Distribution contracts can be agreed for a definite or indefinite term, and may contain an automatic renewal clause.
In case the distribution contract has been agreed for a definite term with no renewal clause, the contract terminates on the agreed termination date, and no further notification of termination is needed.
If there is a renewal clause in the contract, the parties shall be bound by it. Typically, the parties agree to a one-year duration, and successive yearly renewals unless one of the parties decides to give an advance notice of its desire to not to renew the contract.
The absence of an automatic renewal clause is not incompatible with the prolongation of the contract if, after its termination, the essential elements of an agreement still exist: consent, contractual object, and purpose. These elements must be clearly deduced after the stipulated termination of the contract. In order to determine if the agreement still continues, the existence of these elements cannot be confused with the mere knowledge of no opposition to the other party’s activity: To “know” the other party’s behaviour is different from “accepting” it.
This said, if both parties continue to perform their obligations under the contract even after its termination, the renewal will be effective and binding for the parties. Although the jurisprudence establishes that the regulation of the Agency Act is applicable on distribution contracts with some restrictions, Article 24.2 of the Agency Act can be considered a source of analogical interpretation for distribution contracts. This Article establishes that contracts with a specific duration that continue to be performed by the parties after the expiration of the agreed period will be considered as contracts with an indefinite duration. Please note that the intention of the parties to continue the relationship has to be clear and unambiguous. If this is not the case, the court can determine that the terms of the contract should prevail, and the conversion to an indefinite duration contract will not be accepted.

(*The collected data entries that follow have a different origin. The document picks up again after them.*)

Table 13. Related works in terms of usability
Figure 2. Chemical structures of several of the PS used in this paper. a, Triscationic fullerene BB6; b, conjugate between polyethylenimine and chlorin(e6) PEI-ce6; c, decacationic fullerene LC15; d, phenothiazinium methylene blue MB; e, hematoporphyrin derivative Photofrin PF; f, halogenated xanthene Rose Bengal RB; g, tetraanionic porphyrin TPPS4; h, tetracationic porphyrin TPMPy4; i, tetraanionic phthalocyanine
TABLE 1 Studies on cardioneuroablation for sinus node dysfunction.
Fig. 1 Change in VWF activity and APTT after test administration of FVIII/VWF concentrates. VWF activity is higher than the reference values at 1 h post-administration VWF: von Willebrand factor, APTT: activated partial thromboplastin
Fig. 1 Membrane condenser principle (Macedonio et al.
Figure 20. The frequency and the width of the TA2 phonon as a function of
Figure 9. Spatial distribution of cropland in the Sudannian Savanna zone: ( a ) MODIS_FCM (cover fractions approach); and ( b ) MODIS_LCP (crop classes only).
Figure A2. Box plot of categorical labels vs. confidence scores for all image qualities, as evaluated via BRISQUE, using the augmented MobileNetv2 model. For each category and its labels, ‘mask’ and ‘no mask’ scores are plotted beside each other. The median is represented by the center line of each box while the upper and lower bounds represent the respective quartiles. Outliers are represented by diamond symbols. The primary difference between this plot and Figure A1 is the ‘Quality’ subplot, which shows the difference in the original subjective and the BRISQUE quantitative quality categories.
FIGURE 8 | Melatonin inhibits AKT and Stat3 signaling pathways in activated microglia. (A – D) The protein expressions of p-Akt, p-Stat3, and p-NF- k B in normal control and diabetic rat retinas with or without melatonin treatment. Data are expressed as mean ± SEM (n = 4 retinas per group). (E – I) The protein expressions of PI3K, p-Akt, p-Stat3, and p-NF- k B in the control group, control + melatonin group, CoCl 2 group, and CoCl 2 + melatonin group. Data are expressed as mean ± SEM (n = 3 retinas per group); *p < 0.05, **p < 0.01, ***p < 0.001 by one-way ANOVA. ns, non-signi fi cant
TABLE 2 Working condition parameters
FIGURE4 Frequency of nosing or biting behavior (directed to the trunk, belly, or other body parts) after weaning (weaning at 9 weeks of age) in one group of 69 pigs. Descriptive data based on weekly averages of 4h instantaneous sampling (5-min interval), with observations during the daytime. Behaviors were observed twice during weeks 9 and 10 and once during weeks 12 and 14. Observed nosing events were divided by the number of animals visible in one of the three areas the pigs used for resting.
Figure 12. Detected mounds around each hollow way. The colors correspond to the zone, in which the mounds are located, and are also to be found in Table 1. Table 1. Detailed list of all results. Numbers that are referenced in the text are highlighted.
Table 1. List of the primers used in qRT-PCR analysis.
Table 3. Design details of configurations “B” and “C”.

If the agreement is agreed for an indefinite term, parties are free to terminate it by giving the other party an advance termination notice. The Spanish legislation or the Courts do not regulate the specific period of notice for the parties to terminate a distribution contract, although some rules can been applied. When parties have not agreed to a specified notice period, the termination cannot be immediate, unexpected, or unjustified, but will depend on the circumstances of the case. Courts require a notice given with fair cause, without the abuse of right, and not contrary to the contractual good faith.
The absence of an advance notice (except in cases in which this absence is due to a reasonable reason, such as for example a previous breaching by the manufacturer) can be deemed to be an abuse of right, and while the termination of the agreement would be valid, the indemnity for damages could be demanded.
In some cases, courts have also held that an analogical application of the Agency Act to distribution agreements is possible even when the agreement is not in writing. In general terms, advance notice requirements contained in the Agency Act could be a useful criterion to analyse the notice period. Accordingly, a notice period of one month for every year the agreement is in force, with a minimum of one month and a maximum of six months (even for agreements lasting for more than six years) can be applicable.
But parties remain free to decide their notice period, and their agreement in the contract shall prevail over the application of the Agency Act. In this respect, for instance, the Supreme Court has previously upheld a notice period of only seven days as agreed between the parties in a sub-distribution contract. The court has also decided that, if not expressly mentioned in the contract, a notice period of two months is reasonable for the termination of a 15 year distribution agreement, as this notice period was deemed sufficient to permit the distributor to reorganise their activity in preparation of their business after the termination of the agreement.
If the parties have agreed a previous notice term, this term has to be effectively respected, and is independent on the reasons (consistent or not) given.
These rules are interesting to have a general idea, although the circumstances of the case are also relevant. For example, when an advance notice of termination was not considered necessary in a particular case where the distributor did not need to reorganise his commercial structure.
On the other hand, distribution agreements could be terminated with no previous notice under certain circumstances.
This is particularly true in cases of a material breach by the other party (lack of distribution or lack of supplies, for instance), or the attempt by one party to impose unilateral conditions that are not possible to fulfil or are against the general principles of good faith, and permit the non-breaching party to terminate the contract by a simple communication.
There are not provisions under the law for an advance notice in case of breach of contract. In contracts, parties usually agree to an immediate termination upon the receipt of the notification of breach. However, if the breach is in any way tolerated by the other party, it could be deemed that the problem no longer exists and, therefore, a termination on these grounds will likely not be accepted.
Regarding the form of the termination notice, there are no specific requirements unless otherwise agreed in the contract. The only question, hence, would be to prove that the notice has been duly served on the recipient, and the specific contents of the notice. For this reason, it is quite common to use a special notification instrument called burofax (which works as a registered letter, but it also allows to have a certified copy of the letter sent), or a letter sent thought a public notary. More recently, other ways of notifications using a third-party independent trustee services have been gaining acceptance.